INFORMATION SUPPLIED start

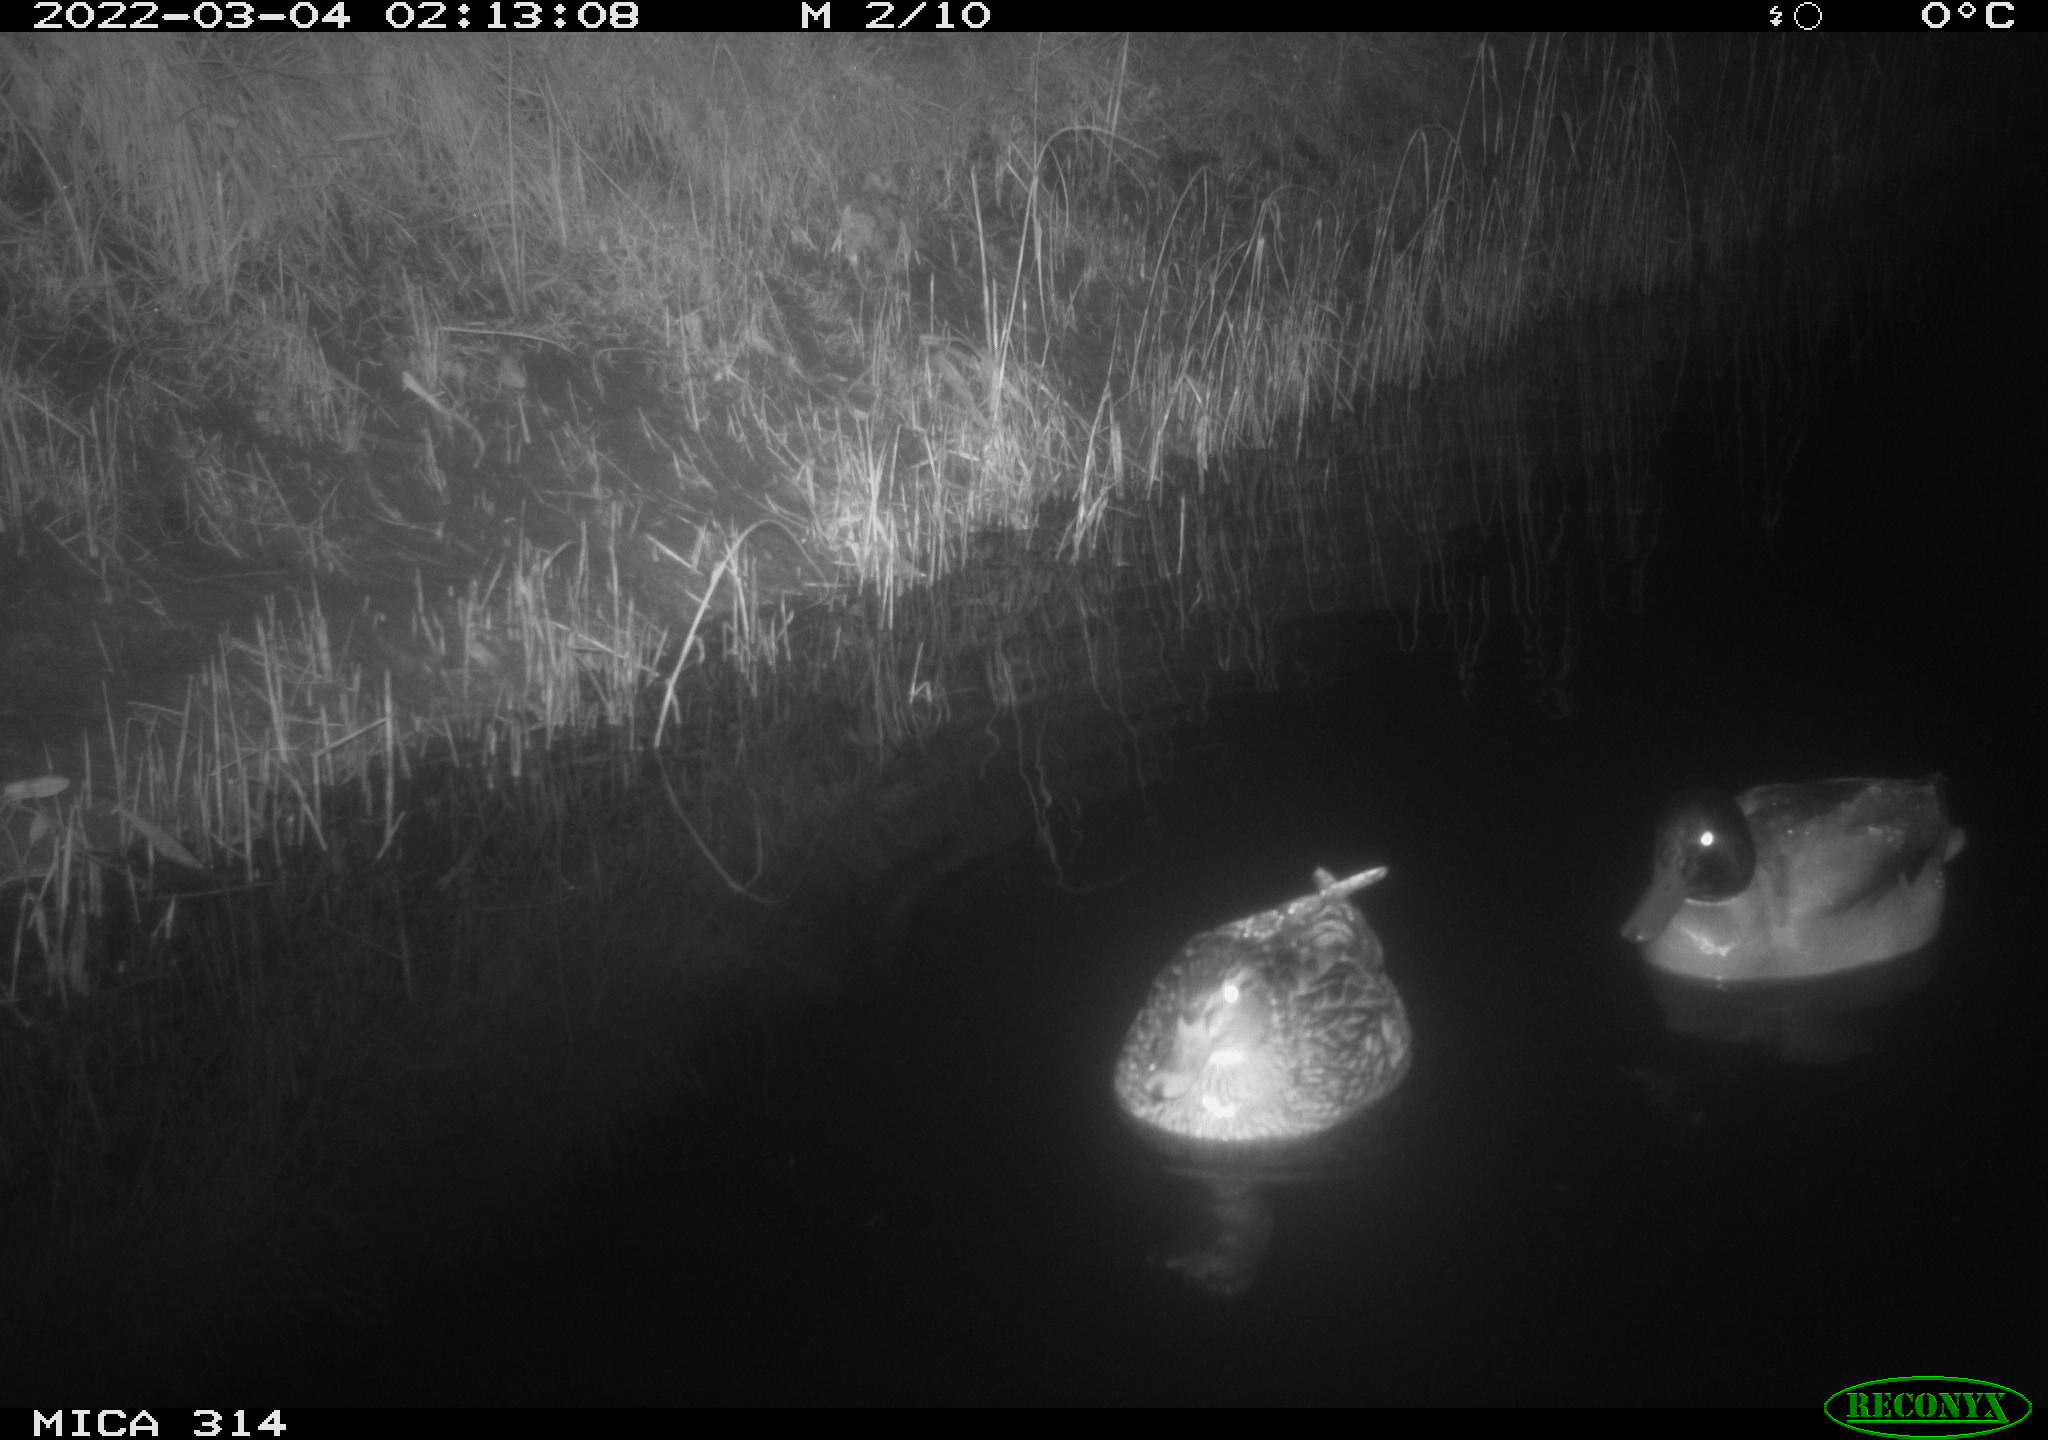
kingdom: Animalia
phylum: Chordata
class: Aves
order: Anseriformes
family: Anatidae
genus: Anas
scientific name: Anas platyrhynchos
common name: Mallard
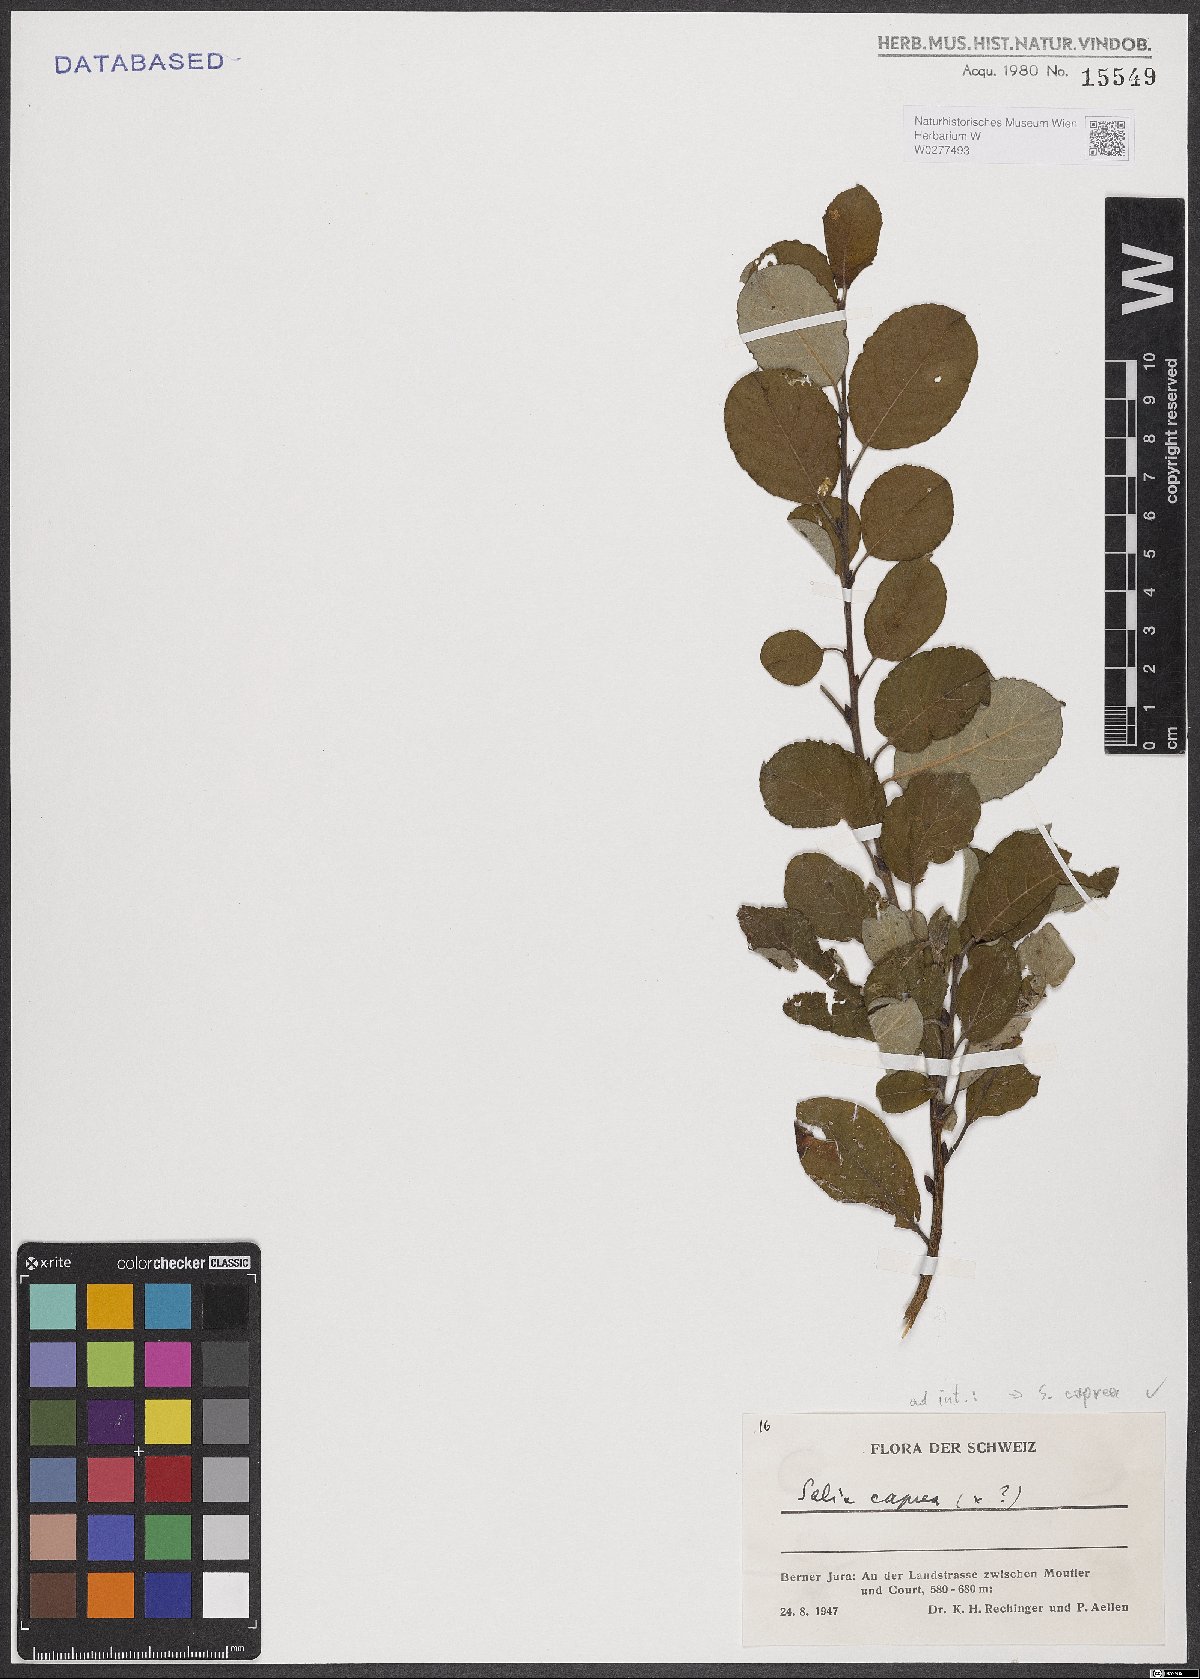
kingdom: Plantae
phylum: Tracheophyta
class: Magnoliopsida
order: Malpighiales
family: Salicaceae
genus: Salix
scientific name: Salix caprea
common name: Goat willow
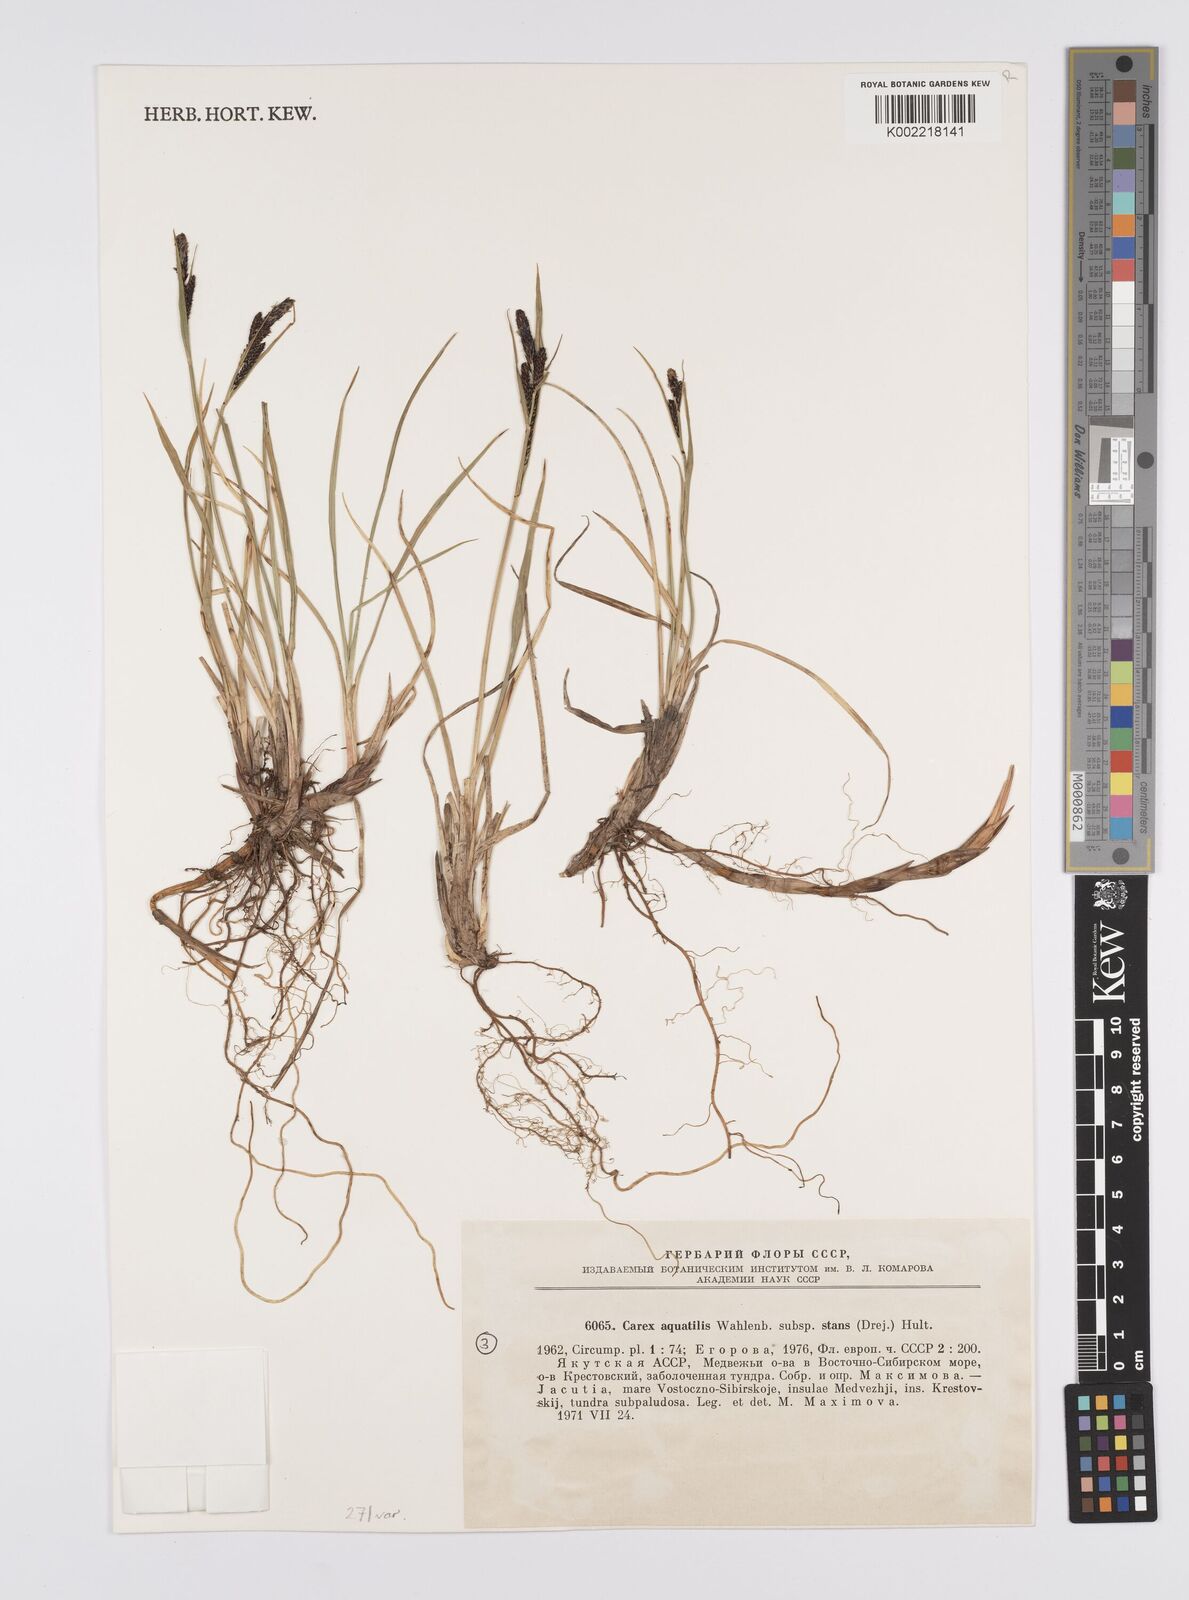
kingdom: Plantae
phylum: Tracheophyta
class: Liliopsida
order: Poales
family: Cyperaceae
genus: Carex
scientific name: Carex aquatilis
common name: Water sedge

INFORMATION SUPPLIED end

*WHAT IS ASKED*.
Reproduce every text line of the material above word for word, leaving out the pictures.

*RIGHT ANSWER*.
kingdom: Animalia
phylum: Chordata
class: Aves
order: Anseriformes
family: Anatidae
genus: Anas
scientific name: Anas platyrhynchos
common name: Mallard
kingdom: Plantae
phylum: Tracheophyta
class: Magnoliopsida
order: Malpighiales
family: Salicaceae
genus: Salix
scientific name: Salix caprea
common name: Goat willow
kingdom: Plantae
phylum: Tracheophyta
class: Liliopsida
order: Poales
family: Cyperaceae
genus: Carex
scientific name: Carex aquatilis
common name: Water sedge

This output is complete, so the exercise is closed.